9 Education for Future Civilization

“To educate as the practice of freedom is a way of teaching that anyone can learn. That learning process comes easiest to those of us who teach who also believe that there is an aspect of our vocation that is sacred; who believe that our work is not merely to share information but to share in the intellectual and spiritual growth of our students”. – bell hooks

The previous essays in this collection have explored the navigation of complexity. Complex systems – personal, social, global – confront each student coming up through any school. How are such students to learn? What is the most effective way to teach them? The passage above from bell hooks provides some clues. For one thing, future education cannot just be about information. It’s a matter of simple math. Knowledge is doubling on an exponential curve, but hours in the day are not expanding at all. Yes, students need facts. But what they need most of all are improved frames of reference. The big picture models featured in the other essays (world-systems, complex adaptive systems, metamodernism, etc.) all serve as cognitive organizers to allow facts to hang together in a coherent manner. The “decolonization” essay gives the lie to the “rise of the West” as a theme that anyone can embrace, yet the opposite view runs aground likewise on stubborn facts about scientific advancement, increasing human lifespans, and the spreading global taste for democracy. As that essay (and others) suggest, we need to co-create meanings though dialog and engagement. As hooks points out, that process is not merely intellectual. Spiritual growth must also play a role.
::::::::
--- Exercise requirements ---
For each statement below, answer yes or no on whether the essay on education supports it, and quote the words from the essay that decide it. 1. Knowledge is said to be doubling on an exponential curve. 2. Students are said to no longer need facts. 3. The process of co-creating meanings is described as purely intellectual.
::::::::
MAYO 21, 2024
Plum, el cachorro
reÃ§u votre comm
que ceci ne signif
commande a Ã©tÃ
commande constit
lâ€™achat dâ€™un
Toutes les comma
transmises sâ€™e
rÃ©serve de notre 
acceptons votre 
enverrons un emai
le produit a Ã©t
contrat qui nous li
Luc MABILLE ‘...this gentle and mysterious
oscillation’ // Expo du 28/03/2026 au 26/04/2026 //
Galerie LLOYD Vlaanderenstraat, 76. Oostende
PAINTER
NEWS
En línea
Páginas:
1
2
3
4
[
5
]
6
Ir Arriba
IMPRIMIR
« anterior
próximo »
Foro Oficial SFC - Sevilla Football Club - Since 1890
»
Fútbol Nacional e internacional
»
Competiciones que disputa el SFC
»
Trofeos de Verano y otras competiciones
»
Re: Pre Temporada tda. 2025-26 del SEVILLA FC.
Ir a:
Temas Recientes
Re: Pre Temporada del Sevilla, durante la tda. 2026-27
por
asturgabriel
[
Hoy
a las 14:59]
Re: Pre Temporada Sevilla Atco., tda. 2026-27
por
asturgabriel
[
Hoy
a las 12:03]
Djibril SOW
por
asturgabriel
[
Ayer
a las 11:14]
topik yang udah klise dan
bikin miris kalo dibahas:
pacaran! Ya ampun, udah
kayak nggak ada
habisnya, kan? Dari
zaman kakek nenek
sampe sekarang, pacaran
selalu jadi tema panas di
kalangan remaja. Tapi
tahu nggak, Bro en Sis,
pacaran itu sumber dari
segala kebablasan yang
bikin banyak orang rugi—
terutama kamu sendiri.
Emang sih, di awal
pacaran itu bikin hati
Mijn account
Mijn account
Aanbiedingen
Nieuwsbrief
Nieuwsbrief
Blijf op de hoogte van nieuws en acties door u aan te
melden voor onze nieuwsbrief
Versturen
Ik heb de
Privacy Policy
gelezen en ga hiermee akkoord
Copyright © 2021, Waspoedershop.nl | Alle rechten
::::::::
--- Expected answer ---
1. Yes: "Knowledge is doubling on an exponential curve, but hours in the day are not expanding at all."
2. No: "Yes, students need facts."
3. No: "that process is not merely intellectual."